Given exercise 1
In the stored dataset entries, copy each line from the one containing "common name: Diamond-back moth" through the one containing "scientific name: Stenomax aeneus", including both ends.

Text section
The default bitbox video modes are compatible with VGA timings. This can be used with any PC monitor from the last 3 decades. This page is about getting the bitbox to work in a way that's compatible with RGB signals as used on the SCART/Péritel connector, which was used for most of the 1980s.

Why would we do that?

There are actually several reasons:

• Ability to use 15KHz displays (Commodore 1084s, Amstrad CTM640, Arcade monitors) and anything with a SCART input. No need to unplug the monitor from your PC each time you want to test something with the bitbox ; and you can use these lovely CRT displays with clear picture and beatiful scanlines (who don't love scanlines?) for a true oldschool feel.
• More CPU time: since the horizontal frequency is about half of the VGA one, the same pixel clock gives twice as much horizontal resolution. This means the DMA uses the memory bus a lot less, leaving more time for the CPU to run.
• No need for "line doubling" hacks. The vertical resolution is 271 lines, which is low enough to not need line doubling. Interlacing can be used to get 542 lines, of which only half need to be rendered each frame. Modern LCD TVs will deinterlace this, which means we can get a rather high resolution (up to 1200x542 or so) without overclocking. In VGA, the vertical resolution will be twice as high, and most games and "simple" video modes actually display each line twice so they have enough CPU time to do everything they need for each line.
• More video resolutions. From the base config of 168MHz, 11 "reasonable" resolutions are possible, ranging from 144x271 to 1002x271 pixels. They all can have an alternate interleaved version, with doubled vertical resolution. There are some modes with higher and lower resolutions possible, too.
• And finally, this article helps everyone get more knowledge of video signals in general and how the bitbox generates them in particular.

How does it works?

Video generation basics

You may have read the "racing the beam" articles already. The generation of the video signal is actually pretty simple, and quite similar for VGA and RGB-SCART.

The display data is sent from the bitbox to the display line by line, starting from the top of the screen. At the end of each line, there is a synchronization pulse on the HSYNC pin. The last few lines of a frame are used for synchronization, which is marked with a pulse on the VSYNC line. Then we start over with the next frame.

Video timings and resolution

The resolution and timings in the video signal are always linked together. We will base our computations on the "pixel clock". This defines the time it takes for one pixel to be sent to the display. A faster pixel clock means a higher resolution, at constant frame rate, or a higher frame rate, at constant resolution.

The frame rate is the number of frames we can display in one second. It is defined by the time between two VSync pulses.

One frame is of course made of several lines. The frame duration is shared evenly between these lines. This means, with a constant pixel clock, that increasing the horizontal resolution will make each line take more time, this needs to be compensated by having less lines displayed.

Stored dataset entries
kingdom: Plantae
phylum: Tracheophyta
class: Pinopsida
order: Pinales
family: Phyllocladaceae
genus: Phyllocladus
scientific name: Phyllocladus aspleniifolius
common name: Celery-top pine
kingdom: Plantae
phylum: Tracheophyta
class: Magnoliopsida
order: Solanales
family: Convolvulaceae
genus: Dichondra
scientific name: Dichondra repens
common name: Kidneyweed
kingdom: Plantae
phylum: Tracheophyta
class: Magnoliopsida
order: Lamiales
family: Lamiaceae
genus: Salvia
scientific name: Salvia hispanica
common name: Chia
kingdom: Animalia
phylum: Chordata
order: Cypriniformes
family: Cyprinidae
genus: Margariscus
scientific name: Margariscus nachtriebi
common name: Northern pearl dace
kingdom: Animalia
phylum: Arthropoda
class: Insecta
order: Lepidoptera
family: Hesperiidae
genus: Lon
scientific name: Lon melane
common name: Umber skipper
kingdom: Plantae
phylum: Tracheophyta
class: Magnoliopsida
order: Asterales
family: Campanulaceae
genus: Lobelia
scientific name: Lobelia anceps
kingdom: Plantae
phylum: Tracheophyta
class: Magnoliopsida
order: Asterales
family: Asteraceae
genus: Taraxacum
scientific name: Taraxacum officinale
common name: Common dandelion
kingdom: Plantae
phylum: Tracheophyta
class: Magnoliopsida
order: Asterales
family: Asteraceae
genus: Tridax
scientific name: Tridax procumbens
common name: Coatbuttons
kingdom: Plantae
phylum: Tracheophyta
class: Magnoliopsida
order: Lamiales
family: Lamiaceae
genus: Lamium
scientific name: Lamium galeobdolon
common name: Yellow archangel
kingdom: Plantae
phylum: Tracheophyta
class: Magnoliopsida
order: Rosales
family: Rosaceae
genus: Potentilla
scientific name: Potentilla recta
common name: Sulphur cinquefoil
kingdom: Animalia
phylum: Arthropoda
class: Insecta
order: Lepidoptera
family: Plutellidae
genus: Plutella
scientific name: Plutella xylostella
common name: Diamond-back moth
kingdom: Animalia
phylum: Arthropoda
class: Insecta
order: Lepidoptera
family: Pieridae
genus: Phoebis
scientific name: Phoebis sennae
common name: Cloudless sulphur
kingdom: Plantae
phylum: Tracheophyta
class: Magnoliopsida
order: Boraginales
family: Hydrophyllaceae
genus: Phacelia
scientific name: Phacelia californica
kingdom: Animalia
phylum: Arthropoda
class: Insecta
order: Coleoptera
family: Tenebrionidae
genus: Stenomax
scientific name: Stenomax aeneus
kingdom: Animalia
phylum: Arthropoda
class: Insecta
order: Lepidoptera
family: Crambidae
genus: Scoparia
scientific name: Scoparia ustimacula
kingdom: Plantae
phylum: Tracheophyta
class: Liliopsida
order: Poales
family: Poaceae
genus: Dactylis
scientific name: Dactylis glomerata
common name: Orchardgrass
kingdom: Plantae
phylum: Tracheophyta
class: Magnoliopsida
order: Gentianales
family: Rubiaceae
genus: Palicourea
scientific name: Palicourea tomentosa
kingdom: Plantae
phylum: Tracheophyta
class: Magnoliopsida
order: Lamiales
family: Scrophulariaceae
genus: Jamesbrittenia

Given exercise 2
Answer these questions using the page on bitbox video signals:
(a) How many lines make up the vertical resolution when interlacing is not used?
(b) Which pin carries the synchronization pulse at the end of each line?
(c) What defines the frame rate?

Right answer 1
common name: Diamond-back moth
kingdom: Animalia
phylum: Arthropoda
class: Insecta
order: Lepidoptera
family: Pieridae
genus: Phoebis
scientific name: Phoebis sennae
common name: Cloudless sulphur
kingdom: Plantae
phylum: Tracheophyta
class: Magnoliopsida
order: Boraginales
family: Hydrophyllaceae
genus: Phacelia
scientific name: Phacelia californica
kingdom: Animalia
phylum: Arthropoda
class: Insecta
order: Coleoptera
family: Tenebrionidae
genus: Stenomax
scientific name: Stenomax aeneus

Right answer 2
(a) 271 lines.
(b) The HSYNC pin.
(c) The time between two VSync pulses.